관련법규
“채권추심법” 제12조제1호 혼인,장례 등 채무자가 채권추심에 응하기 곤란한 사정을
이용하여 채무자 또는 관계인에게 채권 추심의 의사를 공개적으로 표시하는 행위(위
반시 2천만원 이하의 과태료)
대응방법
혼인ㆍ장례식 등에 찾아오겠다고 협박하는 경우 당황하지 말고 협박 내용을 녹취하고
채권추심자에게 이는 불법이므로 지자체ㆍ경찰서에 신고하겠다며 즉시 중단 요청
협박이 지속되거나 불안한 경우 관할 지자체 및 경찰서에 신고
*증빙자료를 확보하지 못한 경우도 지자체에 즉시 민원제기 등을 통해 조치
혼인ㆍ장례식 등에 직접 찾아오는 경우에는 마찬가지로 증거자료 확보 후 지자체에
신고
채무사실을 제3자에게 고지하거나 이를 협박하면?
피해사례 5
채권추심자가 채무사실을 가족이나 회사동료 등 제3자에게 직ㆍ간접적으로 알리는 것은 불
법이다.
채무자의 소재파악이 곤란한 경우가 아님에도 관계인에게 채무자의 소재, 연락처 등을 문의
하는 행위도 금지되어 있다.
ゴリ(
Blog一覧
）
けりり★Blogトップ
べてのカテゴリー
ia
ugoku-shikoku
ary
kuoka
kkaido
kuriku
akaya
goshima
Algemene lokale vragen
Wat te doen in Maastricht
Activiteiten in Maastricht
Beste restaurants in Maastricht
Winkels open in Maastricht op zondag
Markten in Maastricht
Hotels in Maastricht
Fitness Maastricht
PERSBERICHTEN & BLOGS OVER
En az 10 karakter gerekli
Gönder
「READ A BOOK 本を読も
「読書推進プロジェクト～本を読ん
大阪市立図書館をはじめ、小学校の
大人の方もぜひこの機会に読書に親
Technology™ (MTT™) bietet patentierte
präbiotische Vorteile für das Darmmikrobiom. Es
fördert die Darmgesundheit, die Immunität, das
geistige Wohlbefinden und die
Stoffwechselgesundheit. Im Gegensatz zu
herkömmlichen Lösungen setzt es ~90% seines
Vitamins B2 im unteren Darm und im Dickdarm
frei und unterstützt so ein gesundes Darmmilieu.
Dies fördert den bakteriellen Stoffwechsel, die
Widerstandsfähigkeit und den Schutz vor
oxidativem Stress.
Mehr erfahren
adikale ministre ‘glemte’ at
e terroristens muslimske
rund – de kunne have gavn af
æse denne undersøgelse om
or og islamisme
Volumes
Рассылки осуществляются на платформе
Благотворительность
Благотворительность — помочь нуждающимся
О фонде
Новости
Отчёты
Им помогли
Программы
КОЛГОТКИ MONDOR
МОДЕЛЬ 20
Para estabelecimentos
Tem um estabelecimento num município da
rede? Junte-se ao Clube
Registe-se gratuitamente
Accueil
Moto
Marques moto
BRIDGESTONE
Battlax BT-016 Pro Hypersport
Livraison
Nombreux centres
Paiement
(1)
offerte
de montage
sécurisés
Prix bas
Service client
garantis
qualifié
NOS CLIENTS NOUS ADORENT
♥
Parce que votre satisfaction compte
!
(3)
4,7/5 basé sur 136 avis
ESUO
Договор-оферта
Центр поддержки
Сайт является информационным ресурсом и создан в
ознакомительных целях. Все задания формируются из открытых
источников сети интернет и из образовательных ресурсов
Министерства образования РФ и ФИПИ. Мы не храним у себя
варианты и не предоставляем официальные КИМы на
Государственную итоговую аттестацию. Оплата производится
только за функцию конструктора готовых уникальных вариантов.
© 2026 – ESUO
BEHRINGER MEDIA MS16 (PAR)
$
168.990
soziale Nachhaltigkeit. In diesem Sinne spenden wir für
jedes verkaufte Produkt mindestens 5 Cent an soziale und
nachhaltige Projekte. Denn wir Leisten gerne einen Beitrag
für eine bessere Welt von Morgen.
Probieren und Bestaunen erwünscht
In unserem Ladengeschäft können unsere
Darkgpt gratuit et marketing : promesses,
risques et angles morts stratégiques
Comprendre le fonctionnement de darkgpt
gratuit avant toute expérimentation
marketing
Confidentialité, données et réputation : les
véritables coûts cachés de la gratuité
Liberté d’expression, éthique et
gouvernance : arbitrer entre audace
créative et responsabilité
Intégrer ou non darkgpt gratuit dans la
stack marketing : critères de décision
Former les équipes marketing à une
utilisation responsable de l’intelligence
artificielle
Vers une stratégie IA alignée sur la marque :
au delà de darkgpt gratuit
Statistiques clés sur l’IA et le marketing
..............................
Task goal =
Repeat, word for word, every line from the line that contains "créative et responsabilité" to the end of the entries; include both of those lines and no others.

Response to this exercise =
créative et responsabilité
Intégrer ou non darkgpt gratuit dans la
stack marketing : critères de décision
Former les équipes marketing à une
utilisation responsable de l’intelligence
artificielle
Vers une stratégie IA alignée sur la marque :
au delà de darkgpt gratuit
Statistiques clés sur l’IA et le marketing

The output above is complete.